Artifact Title: Ode to Fallen Trees
Medium: Audio/video
Creator: Alfonso Fuentes
Video Length: 25:55
Video Title: “Ode to the Fallen Trees by Alfonso Fuentes”
Upload Year: 2018
Platform: YouTube
Uploader: Coastal Conservatory
Screenshot in Image: 7:45
Image Credit: Daphne Moss
TERA Curator: Hillary Kaell
Ode to Fallen Trees
When composer Alfonso Fuentes Colón left his home the day after Hurricane María hit Puerto Rico in 2017, he was struck by the ecological devastation.
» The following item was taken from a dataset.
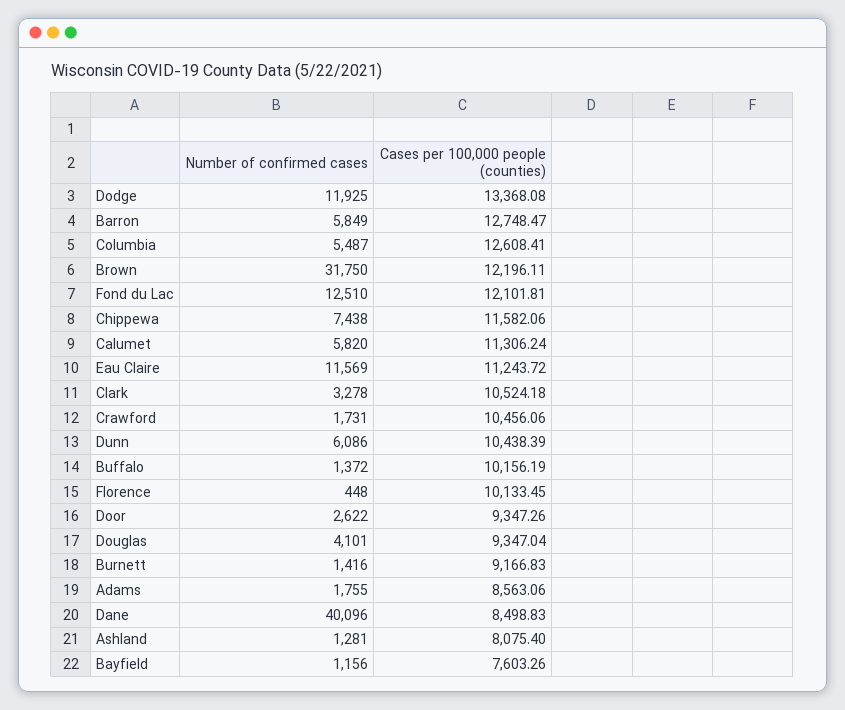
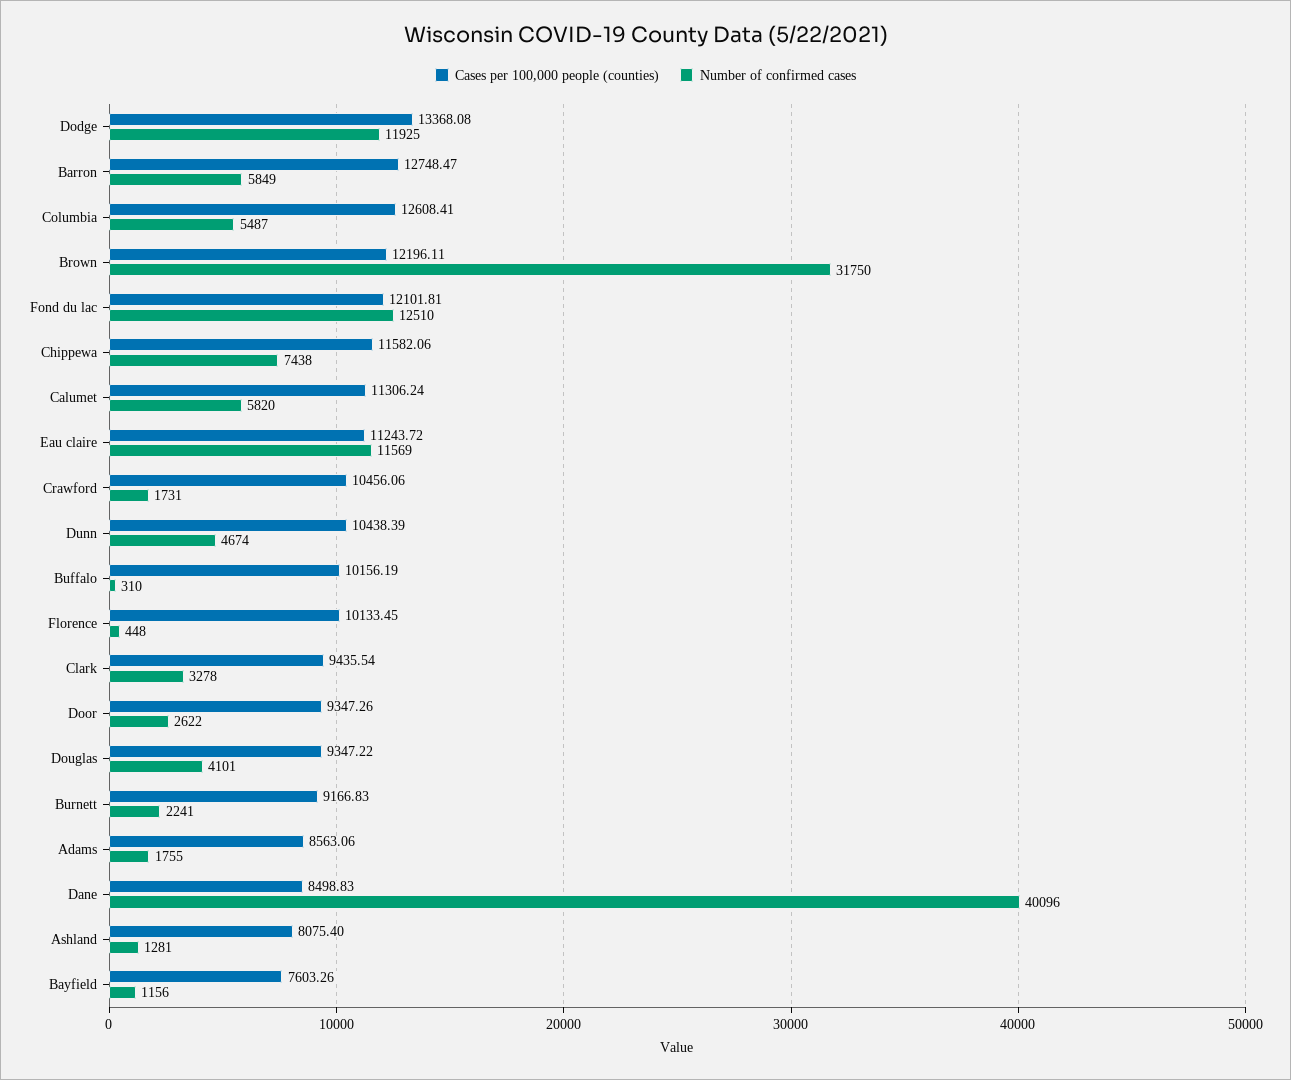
Cases per 100,000 people (counties), Clark: 10524.18 -> 9435.54
Number of confirmed cases, Dunn: 6086 -> 4674
Number of confirmed cases, Buffalo: 1372 -> 310
Cases per 100,000 people (counties), Douglas: 9347.04 -> 9347.22
Number of confirmed cases, Burnett: 1416 -> 2241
He was particularly moved by the fallen trees and, In the weeks that followed, he wrote Oda a los árboles caídos.“In the middle of composing the piece, I began to cry,” Fuentes says, “I wrote because I felt sorry for the trees; I wrote to save myself from the sadness.” Writing of ecological change and loss in coastal Louisiana, sociologist David Burley has commented that people’s attachment to trees “takes on spiritual and nearly ineffable meaning” (Losing Ground 2010, 63). Trees are central to how people mourn sudden ecological changes, notably hurricanes, or slow-moving ones like erosion and salt-water intrusion. Yet the bodies of felled trees are also instrumental for rebuilding as they provide paper, timber, floorboards, and other materials–including those used by Fuentes in this performance. These trees are not mourned, or even noticed.